%%

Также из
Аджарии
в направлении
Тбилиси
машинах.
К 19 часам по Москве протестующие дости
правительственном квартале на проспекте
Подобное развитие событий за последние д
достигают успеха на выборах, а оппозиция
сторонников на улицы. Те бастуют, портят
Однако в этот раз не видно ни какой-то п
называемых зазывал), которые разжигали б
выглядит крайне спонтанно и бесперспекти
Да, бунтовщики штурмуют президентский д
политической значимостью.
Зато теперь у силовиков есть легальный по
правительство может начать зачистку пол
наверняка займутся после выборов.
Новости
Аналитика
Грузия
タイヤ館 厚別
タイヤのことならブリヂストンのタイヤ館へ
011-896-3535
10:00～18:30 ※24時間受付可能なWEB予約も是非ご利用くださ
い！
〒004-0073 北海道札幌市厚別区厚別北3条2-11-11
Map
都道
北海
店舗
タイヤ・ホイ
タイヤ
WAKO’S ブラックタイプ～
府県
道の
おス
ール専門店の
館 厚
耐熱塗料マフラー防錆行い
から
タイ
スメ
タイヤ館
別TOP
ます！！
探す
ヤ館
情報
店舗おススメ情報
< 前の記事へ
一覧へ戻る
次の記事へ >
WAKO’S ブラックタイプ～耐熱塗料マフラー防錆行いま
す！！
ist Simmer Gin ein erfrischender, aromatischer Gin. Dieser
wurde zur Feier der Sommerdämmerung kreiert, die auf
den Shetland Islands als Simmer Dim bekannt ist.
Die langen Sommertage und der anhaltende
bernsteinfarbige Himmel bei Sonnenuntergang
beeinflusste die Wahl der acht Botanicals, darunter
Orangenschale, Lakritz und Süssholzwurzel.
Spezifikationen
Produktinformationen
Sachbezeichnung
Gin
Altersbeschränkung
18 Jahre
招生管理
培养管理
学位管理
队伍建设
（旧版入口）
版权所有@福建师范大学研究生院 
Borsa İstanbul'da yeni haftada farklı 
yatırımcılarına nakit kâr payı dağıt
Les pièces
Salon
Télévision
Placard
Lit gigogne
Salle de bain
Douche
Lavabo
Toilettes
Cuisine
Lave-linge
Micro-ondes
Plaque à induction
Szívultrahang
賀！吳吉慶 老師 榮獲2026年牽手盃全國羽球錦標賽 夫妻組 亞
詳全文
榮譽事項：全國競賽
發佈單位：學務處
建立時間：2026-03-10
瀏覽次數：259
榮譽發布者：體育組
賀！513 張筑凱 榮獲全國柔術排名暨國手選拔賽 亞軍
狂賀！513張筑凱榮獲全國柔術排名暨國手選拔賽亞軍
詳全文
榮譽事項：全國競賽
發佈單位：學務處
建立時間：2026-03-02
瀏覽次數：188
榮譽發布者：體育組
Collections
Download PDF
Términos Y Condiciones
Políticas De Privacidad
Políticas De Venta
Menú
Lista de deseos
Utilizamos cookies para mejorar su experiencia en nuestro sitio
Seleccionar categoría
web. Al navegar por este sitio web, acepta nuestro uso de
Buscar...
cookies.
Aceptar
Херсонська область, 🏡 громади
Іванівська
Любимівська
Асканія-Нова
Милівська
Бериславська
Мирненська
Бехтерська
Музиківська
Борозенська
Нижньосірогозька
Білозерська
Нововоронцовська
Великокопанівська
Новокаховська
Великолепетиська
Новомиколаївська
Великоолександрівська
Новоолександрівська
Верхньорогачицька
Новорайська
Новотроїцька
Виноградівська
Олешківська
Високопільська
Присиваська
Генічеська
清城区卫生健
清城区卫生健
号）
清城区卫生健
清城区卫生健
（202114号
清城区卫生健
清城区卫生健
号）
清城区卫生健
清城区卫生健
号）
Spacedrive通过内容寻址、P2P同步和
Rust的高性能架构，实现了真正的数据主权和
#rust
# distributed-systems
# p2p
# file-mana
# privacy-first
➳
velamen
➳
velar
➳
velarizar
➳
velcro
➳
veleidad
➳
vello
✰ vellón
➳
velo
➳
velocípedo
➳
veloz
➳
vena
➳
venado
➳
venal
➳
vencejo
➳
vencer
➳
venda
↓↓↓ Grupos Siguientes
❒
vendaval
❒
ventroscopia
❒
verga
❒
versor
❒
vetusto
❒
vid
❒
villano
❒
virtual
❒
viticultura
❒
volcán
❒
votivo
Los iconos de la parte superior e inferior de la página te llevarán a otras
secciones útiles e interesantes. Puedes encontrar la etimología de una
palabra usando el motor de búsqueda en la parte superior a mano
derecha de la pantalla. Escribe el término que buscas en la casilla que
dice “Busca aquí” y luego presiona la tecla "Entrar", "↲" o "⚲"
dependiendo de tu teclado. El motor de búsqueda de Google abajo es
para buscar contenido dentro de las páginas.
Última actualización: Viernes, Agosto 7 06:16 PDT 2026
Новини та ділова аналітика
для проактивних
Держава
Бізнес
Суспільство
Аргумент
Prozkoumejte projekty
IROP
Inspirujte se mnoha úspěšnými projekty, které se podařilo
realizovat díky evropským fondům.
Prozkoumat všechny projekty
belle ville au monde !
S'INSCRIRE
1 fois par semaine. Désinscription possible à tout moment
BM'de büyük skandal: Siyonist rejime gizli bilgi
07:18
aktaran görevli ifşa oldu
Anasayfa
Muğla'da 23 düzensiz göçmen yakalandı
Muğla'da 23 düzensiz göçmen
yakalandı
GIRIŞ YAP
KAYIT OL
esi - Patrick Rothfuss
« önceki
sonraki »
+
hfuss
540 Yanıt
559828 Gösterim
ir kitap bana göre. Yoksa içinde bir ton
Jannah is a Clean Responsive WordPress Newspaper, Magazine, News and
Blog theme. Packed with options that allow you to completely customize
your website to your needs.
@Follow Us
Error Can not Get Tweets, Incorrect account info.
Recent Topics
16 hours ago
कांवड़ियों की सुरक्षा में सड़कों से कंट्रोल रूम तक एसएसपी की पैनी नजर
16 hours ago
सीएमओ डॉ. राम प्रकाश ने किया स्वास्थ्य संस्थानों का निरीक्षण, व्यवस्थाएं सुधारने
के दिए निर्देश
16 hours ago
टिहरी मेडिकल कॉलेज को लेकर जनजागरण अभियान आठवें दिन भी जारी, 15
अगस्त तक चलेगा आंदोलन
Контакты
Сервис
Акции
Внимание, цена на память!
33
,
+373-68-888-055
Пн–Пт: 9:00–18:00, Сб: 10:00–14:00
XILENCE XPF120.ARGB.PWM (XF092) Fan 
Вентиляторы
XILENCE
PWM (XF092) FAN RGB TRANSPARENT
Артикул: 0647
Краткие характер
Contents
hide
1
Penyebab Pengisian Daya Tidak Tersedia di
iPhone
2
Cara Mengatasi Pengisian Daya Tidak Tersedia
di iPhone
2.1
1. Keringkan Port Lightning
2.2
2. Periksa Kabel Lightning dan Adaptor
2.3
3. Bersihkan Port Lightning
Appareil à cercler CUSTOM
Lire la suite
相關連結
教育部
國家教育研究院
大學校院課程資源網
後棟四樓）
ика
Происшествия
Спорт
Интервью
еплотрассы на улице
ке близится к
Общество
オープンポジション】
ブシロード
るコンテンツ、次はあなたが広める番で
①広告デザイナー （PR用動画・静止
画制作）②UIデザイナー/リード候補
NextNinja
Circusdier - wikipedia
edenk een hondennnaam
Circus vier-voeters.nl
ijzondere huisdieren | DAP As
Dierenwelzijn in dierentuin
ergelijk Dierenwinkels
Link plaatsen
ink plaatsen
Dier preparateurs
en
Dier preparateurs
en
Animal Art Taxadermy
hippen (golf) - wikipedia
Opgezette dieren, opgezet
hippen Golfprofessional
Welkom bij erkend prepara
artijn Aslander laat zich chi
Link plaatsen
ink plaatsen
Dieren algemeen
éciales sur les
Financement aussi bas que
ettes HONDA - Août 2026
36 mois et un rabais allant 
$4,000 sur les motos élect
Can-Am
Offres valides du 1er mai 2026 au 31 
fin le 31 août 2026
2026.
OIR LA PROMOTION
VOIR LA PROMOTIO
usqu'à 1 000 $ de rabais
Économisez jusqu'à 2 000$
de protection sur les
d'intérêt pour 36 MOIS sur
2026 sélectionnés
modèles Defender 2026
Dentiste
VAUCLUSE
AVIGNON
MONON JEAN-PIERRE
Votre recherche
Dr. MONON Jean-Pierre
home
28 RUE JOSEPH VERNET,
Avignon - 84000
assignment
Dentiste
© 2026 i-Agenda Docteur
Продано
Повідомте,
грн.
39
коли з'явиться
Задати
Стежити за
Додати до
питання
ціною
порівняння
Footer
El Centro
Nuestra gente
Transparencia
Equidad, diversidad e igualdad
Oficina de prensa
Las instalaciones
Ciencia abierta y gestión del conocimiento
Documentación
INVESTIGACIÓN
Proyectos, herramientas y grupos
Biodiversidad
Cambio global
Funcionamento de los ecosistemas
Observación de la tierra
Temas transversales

%%

--- TRY IT ---
Every line above with the word "ブラックタイプ" is to be copied out.

--- ANSWER SECTION ---
WAKO’S ブラックタイプ～
WAKO’S ブラックタイプ～耐熱塗料マフラー防錆行いま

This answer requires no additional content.